(Excerpt)
— start —
Truck cube is finite. Every centimeter of internal tray height that goes to product clearance is a centimeter unavailable for additional tray layers. In a standard dry van, the difference between a 120 mm tray and a 130 mm tray can mean one full layer per pallet lost, which across a full truck load translates to dozens fewer trays and a measurable reduction in delivered units per trip. The pressure to minimize tray height is constant. But the constraint on the other side is real: the product inside the tray needs enough clearance to avoid compression, the bag seal needs headspace to avoid contact with the tray above, and the tray walls need enough depth to maintain structural rigidity under load. The optimization is further complicated by weight limits that can bind before cube limits on dense products, by mixed-SKU loads where different products need different clearances, and by fleet variation where different truck body heights change the optimal layer count.
How Tray Height Determines the Number of Layers Possible in a Standard Truck Load
The math between tray height and truck loading is arithmetic, but the constraints that feed into it are not. The number of tray layers in a truck is determined by dividing the available vertical space by the per-layer height, and the available vertical space is whatever the truck’s internal height leaves after subtracting the pallet height, the top clearance, and any space consumed by load-securing equipment.
A standard dry van trailer used in bread distribution has an internal cargo height that varies by market and specification. North American trailers commonly offer usable internal heights ranging from approximately 2,600 to 2,750 mm. European trailers vary more widely due to different height regulations. Within a single bakery’s fleet, the variation can be 100 mm or more between newer and older trailers, or between trailers from different manufacturers.
The per-layer height in a stacked tray column is the tray’s external height plus the stack engagement allowance. A tray with a 120 mm external height may require 125 mm of vertical space per layer once the rim engagement offset is included. This offset, the distance the upper tray’s base sits above the lower tray’s rim, is determined by the stacking geometry and is typically 3 to 8 mm, depending on the rim and base profile design.
— end —
(Exercise set)
**A.** Summarize the text on tray height and truck loading in two sentences.
**B.** In the text on tray height and truck loading, turn the paragraph beginning "A standard dry van trailer used in bread distribution" into a short bulleted list that keeps its main facts.
**C.** Carry the text on tray height and truck loading forward from its last sentence.

Stored entries
— start —
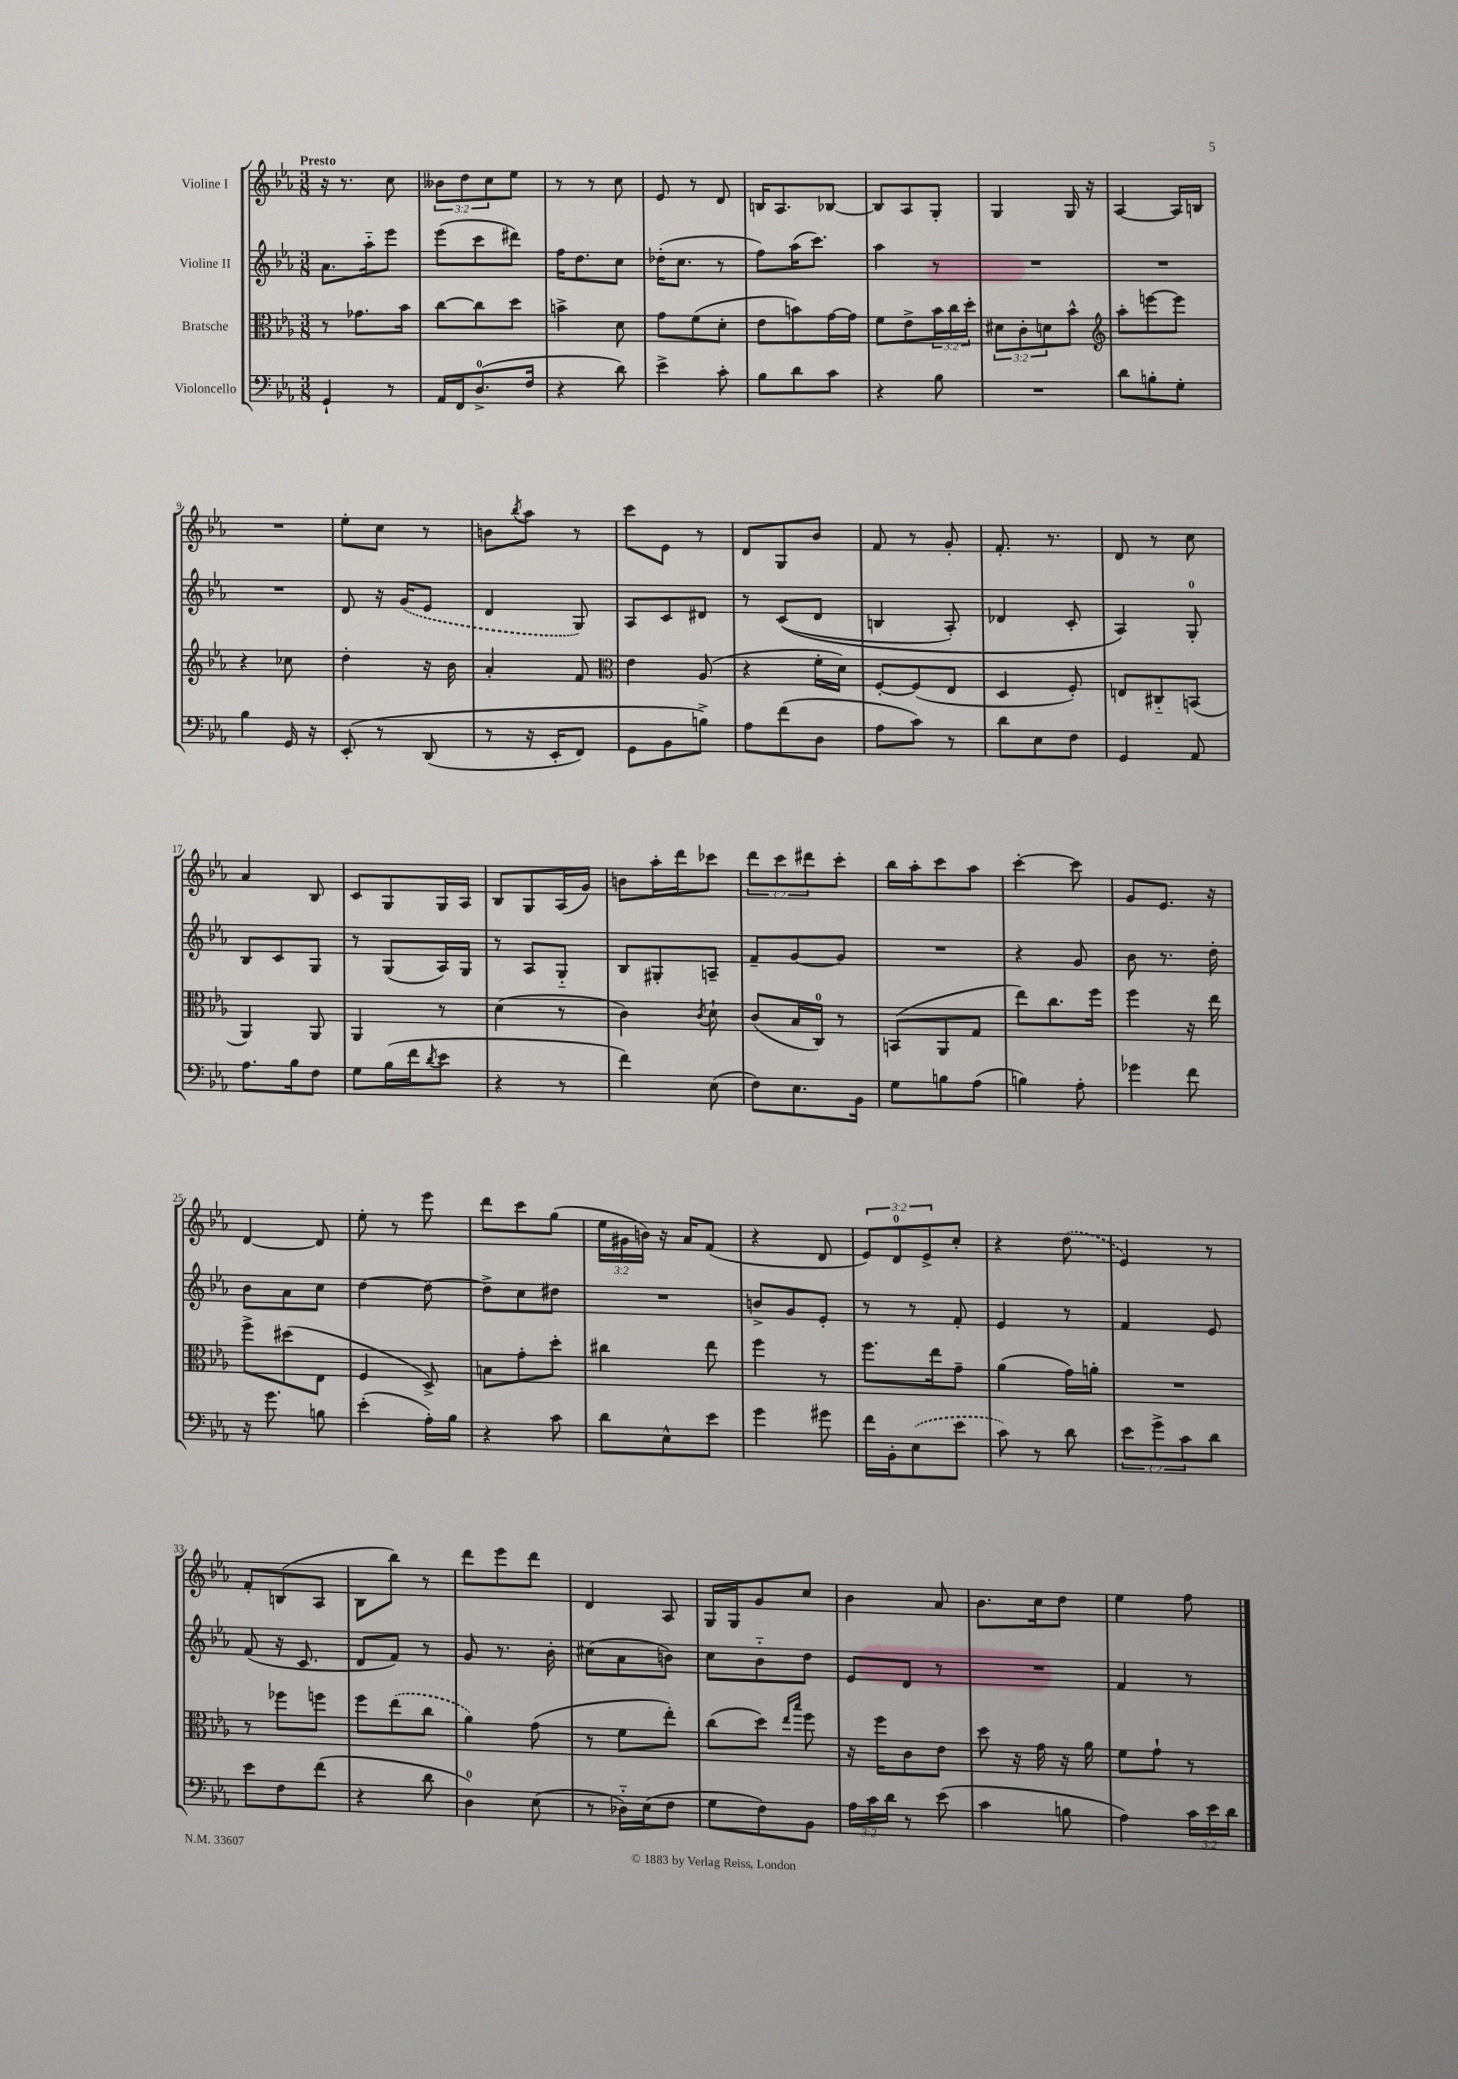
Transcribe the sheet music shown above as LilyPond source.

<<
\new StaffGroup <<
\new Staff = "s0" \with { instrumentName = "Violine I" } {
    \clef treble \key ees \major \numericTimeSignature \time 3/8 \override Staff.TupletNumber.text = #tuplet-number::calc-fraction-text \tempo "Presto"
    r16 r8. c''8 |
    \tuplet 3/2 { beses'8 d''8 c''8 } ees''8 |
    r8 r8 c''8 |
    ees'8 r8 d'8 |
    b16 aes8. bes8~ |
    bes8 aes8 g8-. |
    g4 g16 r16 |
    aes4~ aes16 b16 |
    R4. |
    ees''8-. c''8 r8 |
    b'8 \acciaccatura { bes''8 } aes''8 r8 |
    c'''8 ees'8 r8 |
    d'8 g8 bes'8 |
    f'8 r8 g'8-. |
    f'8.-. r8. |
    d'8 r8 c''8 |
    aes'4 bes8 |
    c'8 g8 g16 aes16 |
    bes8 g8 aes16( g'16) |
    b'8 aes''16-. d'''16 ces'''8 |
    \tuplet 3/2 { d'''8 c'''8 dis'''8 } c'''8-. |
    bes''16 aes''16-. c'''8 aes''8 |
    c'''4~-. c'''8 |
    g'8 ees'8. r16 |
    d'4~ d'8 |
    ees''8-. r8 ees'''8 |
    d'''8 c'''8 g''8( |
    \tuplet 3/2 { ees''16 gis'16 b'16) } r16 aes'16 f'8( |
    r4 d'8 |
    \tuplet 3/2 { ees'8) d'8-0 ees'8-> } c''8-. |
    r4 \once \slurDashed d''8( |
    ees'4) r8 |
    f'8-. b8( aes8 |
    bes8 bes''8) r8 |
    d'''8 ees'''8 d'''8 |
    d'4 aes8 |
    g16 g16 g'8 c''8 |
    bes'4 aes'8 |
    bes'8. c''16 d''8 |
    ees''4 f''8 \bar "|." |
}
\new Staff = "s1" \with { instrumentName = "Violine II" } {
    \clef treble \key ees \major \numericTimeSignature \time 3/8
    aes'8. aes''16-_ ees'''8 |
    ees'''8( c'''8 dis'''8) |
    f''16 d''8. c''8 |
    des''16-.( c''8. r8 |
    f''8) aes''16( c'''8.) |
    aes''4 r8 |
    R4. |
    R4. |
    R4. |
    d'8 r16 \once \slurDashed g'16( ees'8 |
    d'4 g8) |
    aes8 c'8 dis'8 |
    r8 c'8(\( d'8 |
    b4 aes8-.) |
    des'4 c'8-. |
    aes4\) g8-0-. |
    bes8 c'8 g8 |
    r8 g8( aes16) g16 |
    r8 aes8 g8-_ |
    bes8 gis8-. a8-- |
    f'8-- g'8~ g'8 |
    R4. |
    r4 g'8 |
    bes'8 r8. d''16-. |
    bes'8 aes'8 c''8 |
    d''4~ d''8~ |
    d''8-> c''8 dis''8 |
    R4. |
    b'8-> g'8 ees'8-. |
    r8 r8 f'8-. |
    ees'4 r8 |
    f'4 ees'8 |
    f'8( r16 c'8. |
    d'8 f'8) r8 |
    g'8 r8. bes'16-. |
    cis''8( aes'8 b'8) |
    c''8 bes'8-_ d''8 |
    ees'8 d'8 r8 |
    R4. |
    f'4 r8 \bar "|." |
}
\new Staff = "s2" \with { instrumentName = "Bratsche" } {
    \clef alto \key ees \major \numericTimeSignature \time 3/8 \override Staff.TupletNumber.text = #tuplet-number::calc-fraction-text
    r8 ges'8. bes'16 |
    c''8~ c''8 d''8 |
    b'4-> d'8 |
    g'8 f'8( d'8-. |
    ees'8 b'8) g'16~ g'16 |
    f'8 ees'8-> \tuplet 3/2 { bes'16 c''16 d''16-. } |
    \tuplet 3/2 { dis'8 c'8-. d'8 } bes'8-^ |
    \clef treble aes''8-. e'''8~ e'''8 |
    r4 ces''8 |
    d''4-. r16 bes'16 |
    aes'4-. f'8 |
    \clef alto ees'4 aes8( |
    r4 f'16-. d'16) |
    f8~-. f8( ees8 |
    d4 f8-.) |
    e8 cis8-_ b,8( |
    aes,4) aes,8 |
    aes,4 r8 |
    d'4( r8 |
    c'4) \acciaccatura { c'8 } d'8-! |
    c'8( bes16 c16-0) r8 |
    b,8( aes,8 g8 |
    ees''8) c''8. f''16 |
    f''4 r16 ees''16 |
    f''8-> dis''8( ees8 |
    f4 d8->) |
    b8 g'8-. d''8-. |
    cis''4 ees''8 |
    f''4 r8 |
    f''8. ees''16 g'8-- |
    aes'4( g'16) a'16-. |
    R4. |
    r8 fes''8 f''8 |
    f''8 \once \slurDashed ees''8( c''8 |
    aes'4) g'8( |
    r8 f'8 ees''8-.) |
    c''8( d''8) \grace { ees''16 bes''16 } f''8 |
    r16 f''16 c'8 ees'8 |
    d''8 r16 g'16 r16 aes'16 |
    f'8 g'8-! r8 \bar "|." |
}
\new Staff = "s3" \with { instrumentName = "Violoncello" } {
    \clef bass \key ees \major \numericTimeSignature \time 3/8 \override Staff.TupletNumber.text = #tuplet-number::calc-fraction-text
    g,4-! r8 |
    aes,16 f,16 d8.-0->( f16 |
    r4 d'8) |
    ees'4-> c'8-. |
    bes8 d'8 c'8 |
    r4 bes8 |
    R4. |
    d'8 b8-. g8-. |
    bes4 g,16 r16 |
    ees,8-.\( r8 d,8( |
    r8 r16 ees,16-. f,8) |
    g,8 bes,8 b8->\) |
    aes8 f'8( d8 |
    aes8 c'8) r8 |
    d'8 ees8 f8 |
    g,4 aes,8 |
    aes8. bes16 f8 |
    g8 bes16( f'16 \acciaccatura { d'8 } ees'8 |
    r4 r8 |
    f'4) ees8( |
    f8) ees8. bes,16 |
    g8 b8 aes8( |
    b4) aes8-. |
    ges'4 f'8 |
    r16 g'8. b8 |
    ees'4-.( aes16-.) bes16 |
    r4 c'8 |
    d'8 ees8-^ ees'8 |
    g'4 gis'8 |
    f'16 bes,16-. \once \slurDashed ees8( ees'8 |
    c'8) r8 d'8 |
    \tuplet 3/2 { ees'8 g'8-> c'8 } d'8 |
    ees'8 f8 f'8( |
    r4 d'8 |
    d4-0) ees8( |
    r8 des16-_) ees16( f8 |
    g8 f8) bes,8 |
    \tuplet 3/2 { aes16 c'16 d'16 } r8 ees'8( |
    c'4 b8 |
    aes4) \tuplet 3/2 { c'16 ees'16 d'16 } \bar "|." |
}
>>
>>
— end —
(Responses)
**A.** Because truck cube is finite, every centimeter of tray height given to product clearance reduces the number of tray layers, yet the product, the bag seal and the tray walls all need enough height. The number of layers comes from dividing the available vertical space (the truck's internal height minus pallet height, top clearance and load-securing equipment) by the per-layer height, which is the tray's external height plus a stack engagement offset of typically 3 to 8 mm.

**B.**
- The internal cargo height of a standard dry van trailer in bread distribution varies by market and specification.
- North American trailers commonly offer usable internal heights of about 2,600 to 2,750 mm.
- European trailers vary more widely because of different height regulations.
- Within one bakery's fleet, trailers can differ by 100 mm or more, between newer and older units or between manufacturers.

**C.**
Working the math for a concrete illustration: 2,700 mm truck internal height, minus 150 mm for pallet height, minus 50 mm for top clearance, leaves 2,500 mm available for tray layers. At 125 mm per layer, that accommodates 20 layers. At 135 mm per layer (a 10 mm taller tray), the count drops to 18 layers. Two layers lost across the four pallet positions in a standard trailer configuration means eight fewer tray layers per truck, which at one tray per layer per pallet position means 32 fewer trays per full truck load. At 8 to 12 bags per tray, that is 256 to 384 fewer units of product per truck. Multiply that by the number of trucks per day and the number of delivery days per year, and a 10 mm tray height increase has a quantifiable annual impact on distribution cost per unit.
The pressure to reduce tray height runs into physical limits from three directions. First, the product must fit inside the tray without compression, and the minimum product height is set by the product itself, not by the logistics team’s preference. Second, the bag seal must clear the underside of the tray above under stack load, and the clearance margin must account for product variability, bag puff, and stack deflection. Third, the tray’s wall height contributes to its structural rigidity: shorter walls buckle more easily under stack load, and at some point the wall height drops below the minimum needed to carry the rated stack load without failure.
The optimization is therefore not “make the tray as short as possible” but “find the tray height that satisfies the product clearance requirement, the seal clearance requirement, and the structural requirement at the minimum dimension that maximizes layer count per truck.” Each of those requirements should be expressed as a hard minimum, and the tray height should be set at the maximum of the three minimums.
A fourth constraint applies to tray systems that use lids. Some premium bread products, organic lines, allergen-free products, or products destined for open merchandising environments, require a lid on the tray to protect the product from dust, contamination, and handling contact during transit and in-store staging. The lid adds height to the stacking profile. A snap-on lid typically adds 8 to 15 mm to the per-layer height depending on the lid design and whether the lid sits flush with the rim or protrudes above it. A hinged lid that folds over the rim may add more. This added height compounds across every layer: at 10 mm per lid across 20 layers, the lids consume 200 mm of the truck’s vertical space, equivalent to 1.5 to 2 full tray layers. The layer count drops from 20 to 18 on a lidded load compared to a non-lidded load of the same tray, reducing per-truck delivery capacity by 10 percent. The lid’s protective benefit must be weighed against this cube penalty. On routes where every tray is lidded, the cube loss is a permanent cost. On routes where only a fraction of trays require lids, the lidded trays should be stacked in separate columns to avoid mixing lidded and non-lidded trays in the same column, which creates height inconsistencies that destabilize the stack.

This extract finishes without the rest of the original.